STATED TASK -> Restate the records below word for word, and omit the images they hold.

RECORDS TO USE ->

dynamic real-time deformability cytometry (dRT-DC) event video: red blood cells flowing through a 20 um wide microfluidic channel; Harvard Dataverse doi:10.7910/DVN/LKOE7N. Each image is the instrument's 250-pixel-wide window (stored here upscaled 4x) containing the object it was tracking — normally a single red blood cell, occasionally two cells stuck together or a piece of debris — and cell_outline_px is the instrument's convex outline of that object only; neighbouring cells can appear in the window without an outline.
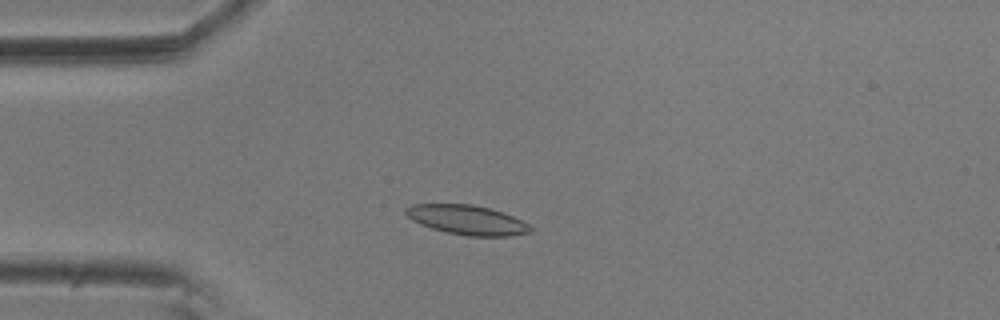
{"species": "common noctule bat (a hibernating species)", "species_latin": "Nyctalus noctula", "temperature_condition": "room temperature", "stored_images_in_passage": 7, "camera_frame_rate_fps": 3000, "um_per_image_px": 0.085, "animal": {"sex": "male", "body_mass_g": 20.5, "forearm_length_mm": 52.5}, "frame": {"image": 1, "passage_image": 5, "time_ms": 1.333, "image_size_px": [1000, 320], "cell_outline_px": [[536, 228], [532, 232], [508, 236], [468, 236], [448, 232], [432, 228], [420, 224], [412, 220], [404, 212], [404, 208], [412, 204], [472, 204], [488, 208], [512, 216]], "centroid_in_image_um": [39.7, 18.69], "position_along_channel_um": 45.3, "area_um2": 21.33}}
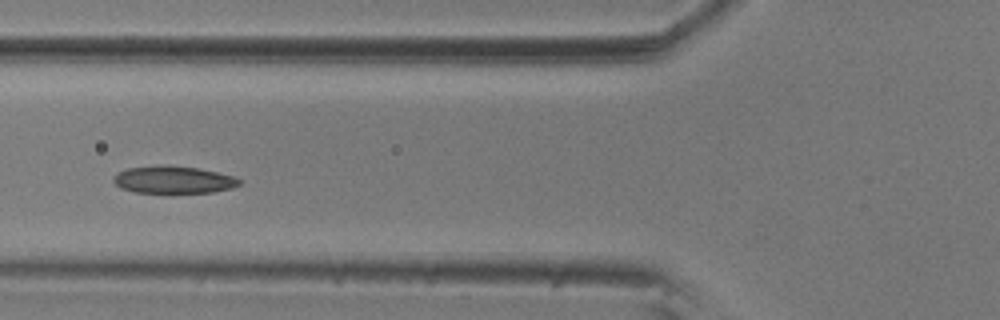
{"frame": {"image": 2, "passage_image": 7, "time_ms": 2.0, "image_size_px": [1000, 320], "cell_outline_px": [[240, 184], [232, 188], [212, 192], [136, 192], [120, 188], [112, 180], [120, 172], [128, 168], [168, 164], [196, 168], [216, 172], [232, 176], [240, 180]], "centroid_in_image_um": [14.74, 15.27], "position_along_channel_um": 111.1, "area_um2": 19.71}}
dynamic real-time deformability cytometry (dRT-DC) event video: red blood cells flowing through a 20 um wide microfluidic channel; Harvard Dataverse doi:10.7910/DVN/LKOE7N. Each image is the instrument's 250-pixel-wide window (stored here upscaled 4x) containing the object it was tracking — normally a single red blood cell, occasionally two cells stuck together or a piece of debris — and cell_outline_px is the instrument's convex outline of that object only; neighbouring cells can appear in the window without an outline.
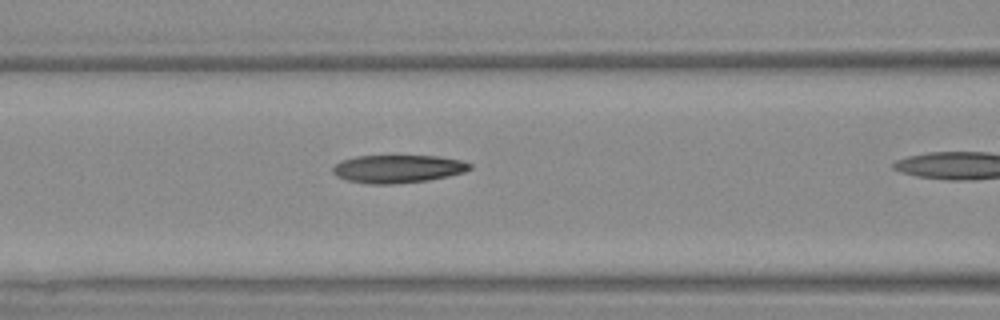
{"species": "Egyptian fruit bat (a non-hibernating species)", "species_latin": "Rousettus aegyptiacus", "temperature_condition": "warm", "stored_images_in_passage": 26, "camera_frame_rate_fps": 3000, "um_per_image_px": 0.085, "animal": {"sex": "female"}, "frame": {"image": 1, "passage_image": 8, "time_ms": 2.333, "image_size_px": [1000, 320], "cell_outline_px": [[472, 168], [464, 172], [448, 176], [428, 180], [392, 184], [368, 184], [348, 180], [336, 176], [332, 172], [332, 168], [340, 160], [356, 156], [436, 156], [460, 160], [472, 164]], "centroid_in_image_um": [33.8, 14.35], "position_along_channel_um": 132.8, "area_um2": 22.31}}
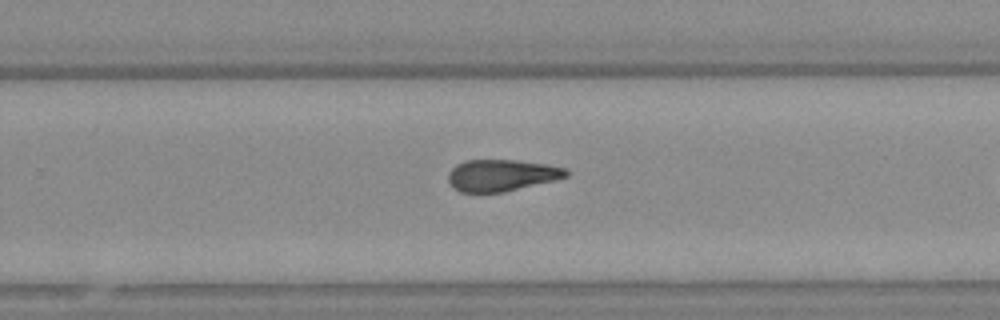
{"frame": {"image": 2, "passage_image": 19, "time_ms": 6.0, "image_size_px": [1000, 320], "cell_outline_px": [[568, 176], [504, 192], [460, 192], [452, 188], [448, 180], [448, 172], [456, 164], [464, 160], [516, 160], [548, 164], [568, 168]], "centroid_in_image_um": [42.6, 14.89], "position_along_channel_um": 287.2, "area_um2": 21.79}}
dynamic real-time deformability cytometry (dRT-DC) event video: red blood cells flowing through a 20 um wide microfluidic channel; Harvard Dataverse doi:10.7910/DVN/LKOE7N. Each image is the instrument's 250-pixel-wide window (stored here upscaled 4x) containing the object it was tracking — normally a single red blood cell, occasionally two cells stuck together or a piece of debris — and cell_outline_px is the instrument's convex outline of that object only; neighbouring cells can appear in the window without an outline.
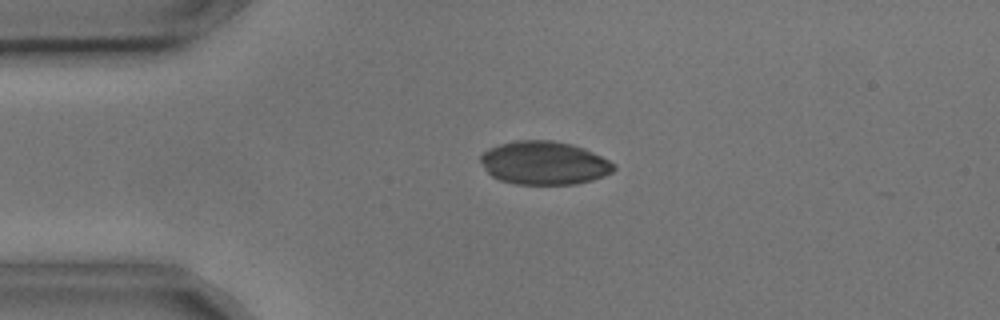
{"species": "common noctule bat (a hibernating species)", "species_latin": "Nyctalus noctula", "temperature_condition": "cold", "stored_images_in_passage": 5, "camera_frame_rate_fps": 3000, "um_per_image_px": 0.085, "animal": {"sex": "male", "body_mass_g": 17.9, "forearm_length_mm": 54.2}, "frame": {"image": 1, "passage_image": 4, "time_ms": 1.0, "image_size_px": [1000, 320], "cell_outline_px": [[616, 168], [612, 172], [604, 176], [592, 180], [576, 184], [516, 184], [500, 180], [492, 176], [484, 168], [480, 160], [480, 156], [488, 148], [500, 144], [516, 140], [552, 140], [572, 144], [584, 148], [616, 164]], "centroid_in_image_um": [46.25, 13.85], "position_along_channel_um": 38.7, "area_um2": 33.7}}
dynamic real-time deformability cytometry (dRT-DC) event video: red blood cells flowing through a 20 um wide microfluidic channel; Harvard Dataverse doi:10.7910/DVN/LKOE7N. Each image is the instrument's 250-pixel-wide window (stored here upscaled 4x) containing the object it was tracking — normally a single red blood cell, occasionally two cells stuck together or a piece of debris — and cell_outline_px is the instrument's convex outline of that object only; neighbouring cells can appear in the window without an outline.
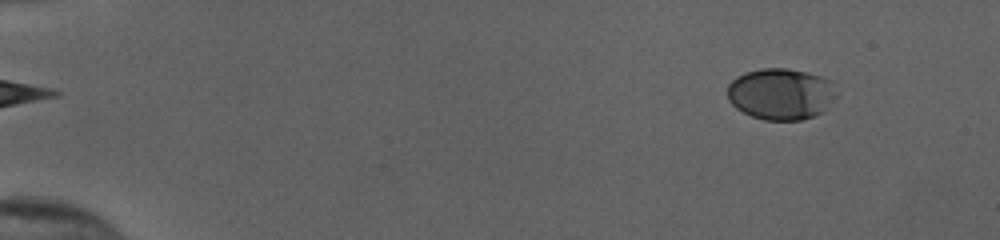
{"species": "human", "species_latin": "Homo sapiens", "temperature_condition": "cold", "stored_images_in_passage": 54, "camera_frame_rate_fps": 3000, "um_per_image_px": 0.085, "donor": {"sex": "female"}, "frame": {"image": 1, "passage_image": 6, "time_ms": 1.667, "image_size_px": [1000, 240], "cell_outline_px": [[836, 96], [824, 112], [800, 120], [764, 120], [752, 116], [736, 108], [728, 100], [728, 84], [736, 76], [744, 72], [760, 68], [788, 68], [808, 72], [832, 80]], "centroid_in_image_um": [66.37, 7.97], "position_along_channel_um": 18.6, "area_um2": 32.95}}
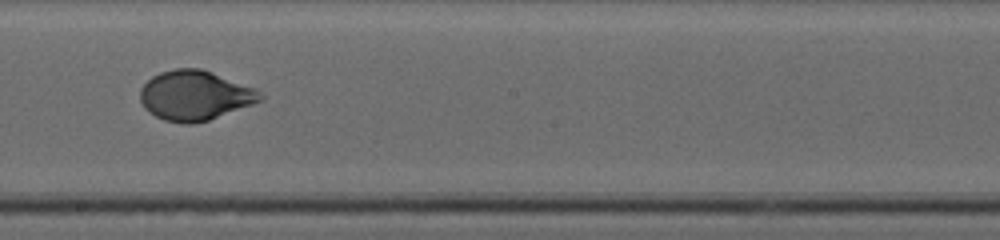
{"frame": {"image": 2, "passage_image": 33, "time_ms": 10.667, "image_size_px": [1000, 240], "cell_outline_px": [[264, 100], [208, 120], [192, 124], [184, 124], [164, 120], [156, 116], [144, 108], [140, 100], [140, 88], [152, 76], [160, 72], [176, 68], [200, 68], [212, 72], [256, 88], [264, 96]], "centroid_in_image_um": [16.57, 8.11], "position_along_channel_um": 231.6, "area_um2": 34.85}}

FINISHED EXERCISE ->
dynamic real-time deformability cytometry (dRT-DC) event video: red blood cells flowing through a 20 um wide microfluidic channel; Harvard Dataverse doi:10.7910/DVN/LKOE7N. Each image is the instrument's 250-pixel-wide window (stored here upscaled 4x) containing the object it was tracking — normally a single red blood cell, occasionally two cells stuck together or a piece of debris — and cell_outline_px is the instrument's convex outline of that object only; neighbouring cells can appear in the window without an outline.
{"species": "common noctule bat (a hibernating species)", "species_latin": "Nyctalus noctula", "temperature_condition": "room temperature", "stored_images_in_passage": 7, "camera_frame_rate_fps": 3000, "um_per_image_px": 0.085, "animal": {"sex": "male", "body_mass_g": 20.5, "forearm_length_mm": 52.5}, "frame": {"image": 1, "passage_image": 5, "time_ms": 1.333, "image_size_px": [1000, 320], "cell_outline_px": [[536, 228], [532, 232], [508, 236], [468, 236], [448, 232], [432, 228], [420, 224], [412, 220], [404, 212], [404, 208], [412, 204], [472, 204], [488, 208], [512, 216]], "centroid_in_image_um": [39.7, 18.69], "position_along_channel_um": 45.3, "area_um2": 21.33}}
{"frame": {"image": 2, "passage_image": 7, "time_ms": 2.0, "image_size_px": [1000, 320], "cell_outline_px": [[240, 184], [232, 188], [212, 192], [136, 192], [120, 188], [112, 180], [120, 172], [128, 168], [168, 164], [196, 168], [216, 172], [232, 176], [240, 180]], "centroid_in_image_um": [14.74, 15.27], "position_along_channel_um": 111.1, "area_um2": 19.71}}
dynamic real-time deformability cytometry (dRT-DC) event video: red blood cells flowing through a 20 um wide microfluidic channel; Harvard Dataverse doi:10.7910/DVN/LKOE7N. Each image is the instrument's 250-pixel-wide window (stored here upscaled 4x) containing the object it was tracking — normally a single red blood cell, occasionally two cells stuck together or a piece of debris — and cell_outline_px is the instrument's convex outline of that object only; neighbouring cells can appear in the window without an outline.
{"species": "Egyptian fruit bat (a non-hibernating species)", "species_latin": "Rousettus aegyptiacus", "temperature_condition": "warm", "stored_images_in_passage": 26, "camera_frame_rate_fps": 3000, "um_per_image_px": 0.085, "animal": {"sex": "female"}, "frame": {"image": 1, "passage_image": 8, "time_ms": 2.333, "image_size_px": [1000, 320], "cell_outline_px": [[472, 168], [464, 172], [448, 176], [428, 180], [392, 184], [368, 184], [348, 180], [336, 176], [332, 172], [332, 168], [340, 160], [356, 156], [436, 156], [460, 160], [472, 164]], "centroid_in_image_um": [33.8, 14.35], "position_along_channel_um": 132.8, "area_um2": 22.31}}
{"frame": {"image": 2, "passage_image": 19, "time_ms": 6.0, "image_size_px": [1000, 320], "cell_outline_px": [[568, 176], [504, 192], [460, 192], [452, 188], [448, 180], [448, 172], [456, 164], [464, 160], [516, 160], [548, 164], [568, 168]], "centroid_in_image_um": [42.6, 14.89], "position_along_channel_um": 287.2, "area_um2": 21.79}}
dynamic real-time deformability cytometry (dRT-DC) event video: red blood cells flowing through a 20 um wide microfluidic channel; Harvard Dataverse doi:10.7910/DVN/LKOE7N. Each image is the instrument's 250-pixel-wide window (stored here upscaled 4x) containing the object it was tracking — normally a single red blood cell, occasionally two cells stuck together or a piece of debris — and cell_outline_px is the instrument's convex outline of that object only; neighbouring cells can appear in the window without an outline.
{"species": "common noctule bat (a hibernating species)", "species_latin": "Nyctalus noctula", "temperature_condition": "cold", "stored_images_in_passage": 5, "camera_frame_rate_fps": 3000, "um_per_image_px": 0.085, "animal": {"sex": "male", "body_mass_g": 17.9, "forearm_length_mm": 54.2}, "frame": {"image": 1, "passage_image": 4, "time_ms": 1.0, "image_size_px": [1000, 320], "cell_outline_px": [[616, 168], [612, 172], [604, 176], [592, 180], [576, 184], [516, 184], [500, 180], [492, 176], [484, 168], [480, 160], [480, 156], [488, 148], [500, 144], [516, 140], [552, 140], [572, 144], [584, 148], [616, 164]], "centroid_in_image_um": [46.25, 13.85], "position_along_channel_um": 38.7, "area_um2": 33.7}}
dynamic real-time deformability cytometry (dRT-DC) event video: red blood cells flowing through a 20 um wide microfluidic channel; Harvard Dataverse doi:10.7910/DVN/LKOE7N. Each image is the instrument's 250-pixel-wide window (stored here upscaled 4x) containing the object it was tracking — normally a single red blood cell, occasionally two cells stuck together or a piece of debris — and cell_outline_px is the instrument's convex outline of that object only; neighbouring cells can appear in the window without an outline.
{"species": "human", "species_latin": "Homo sapiens", "temperature_condition": "cold", "stored_images_in_passage": 54, "camera_frame_rate_fps": 3000, "um_per_image_px": 0.085, "donor": {"sex": "female"}, "frame": {"image": 1, "passage_image": 6, "time_ms": 1.667, "image_size_px": [1000, 240], "cell_outline_px": [[836, 96], [824, 112], [800, 120], [764, 120], [752, 116], [736, 108], [728, 100], [728, 84], [736, 76], [744, 72], [760, 68], [788, 68], [808, 72], [832, 80]], "centroid_in_image_um": [66.37, 7.97], "position_along_channel_um": 18.6, "area_um2": 32.95}}
{"frame": {"image": 2, "passage_image": 33, "time_ms": 10.667, "image_size_px": [1000, 240], "cell_outline_px": [[264, 100], [208, 120], [192, 124], [184, 124], [164, 120], [156, 116], [144, 108], [140, 100], [140, 88], [152, 76], [160, 72], [176, 68], [200, 68], [212, 72], [256, 88], [264, 96]], "centroid_in_image_um": [16.57, 8.11], "position_along_channel_um": 231.6, "area_um2": 34.85}}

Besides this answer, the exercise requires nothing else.